▶ **How to complete this task**
The pictures in the data below are to be omitted; all else must be duplicated exactly.

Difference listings
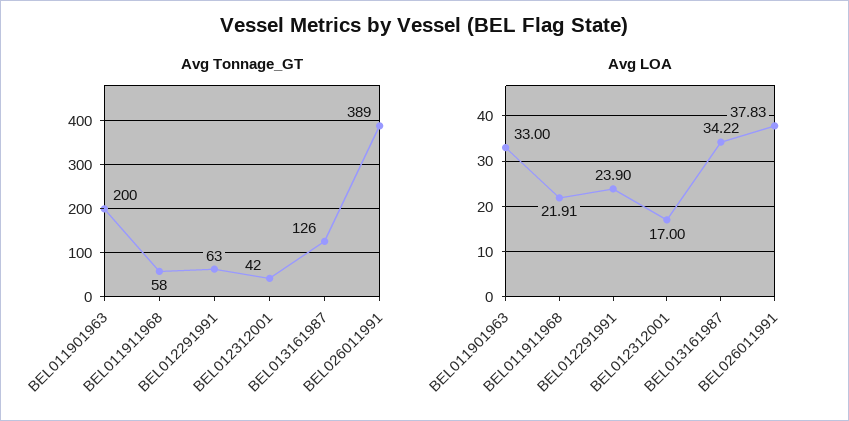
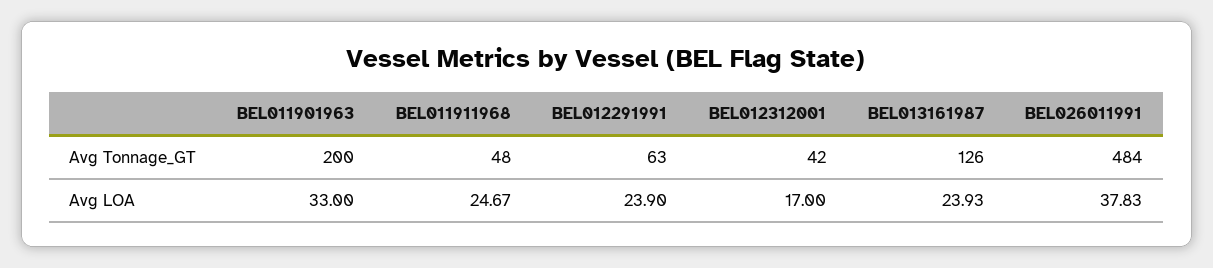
  {
    "Avg Tonnage_GT": {
      "BEL011901963": 200,
-     "BEL011911968": 58,
+     "BEL011911968": 48,
      "BEL012291991": 63,
      "BEL012312001": 42,
      "BEL013161987": 126,
-     "BEL026011991": 389
+     "BEL026011991": 484
    },
    "Avg LOA": {
      "BEL011901963": 33,
-     "BEL011911968": 21.91,
+     "BEL011911968": 24.67,
      "BEL012291991": 23.9,
      "BEL012312001": 17,
-     "BEL013161987": 34.22,
+     "BEL013161987": 23.93,
      "BEL026011991": 37.83
    }
  }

▶ **Task result**
  {
    "Avg Tonnage_GT": {
      "BEL011901963": 200,
-     "BEL011911968": 58,
+     "BEL011911968": 48,
      "BEL012291991": 63,
      "BEL012312001": 42,
      "BEL013161987": 126,
-     "BEL026011991": 389
+     "BEL026011991": 484
    },
    "Avg LOA": {
      "BEL011901963": 33,
-     "BEL011911968": 21.91,
+     "BEL011911968": 24.67,
      "BEL012291991": 23.9,
      "BEL012312001": 17,
-     "BEL013161987": 34.22,
+     "BEL013161987": 23.93,
      "BEL026011991": 37.83
    }
  }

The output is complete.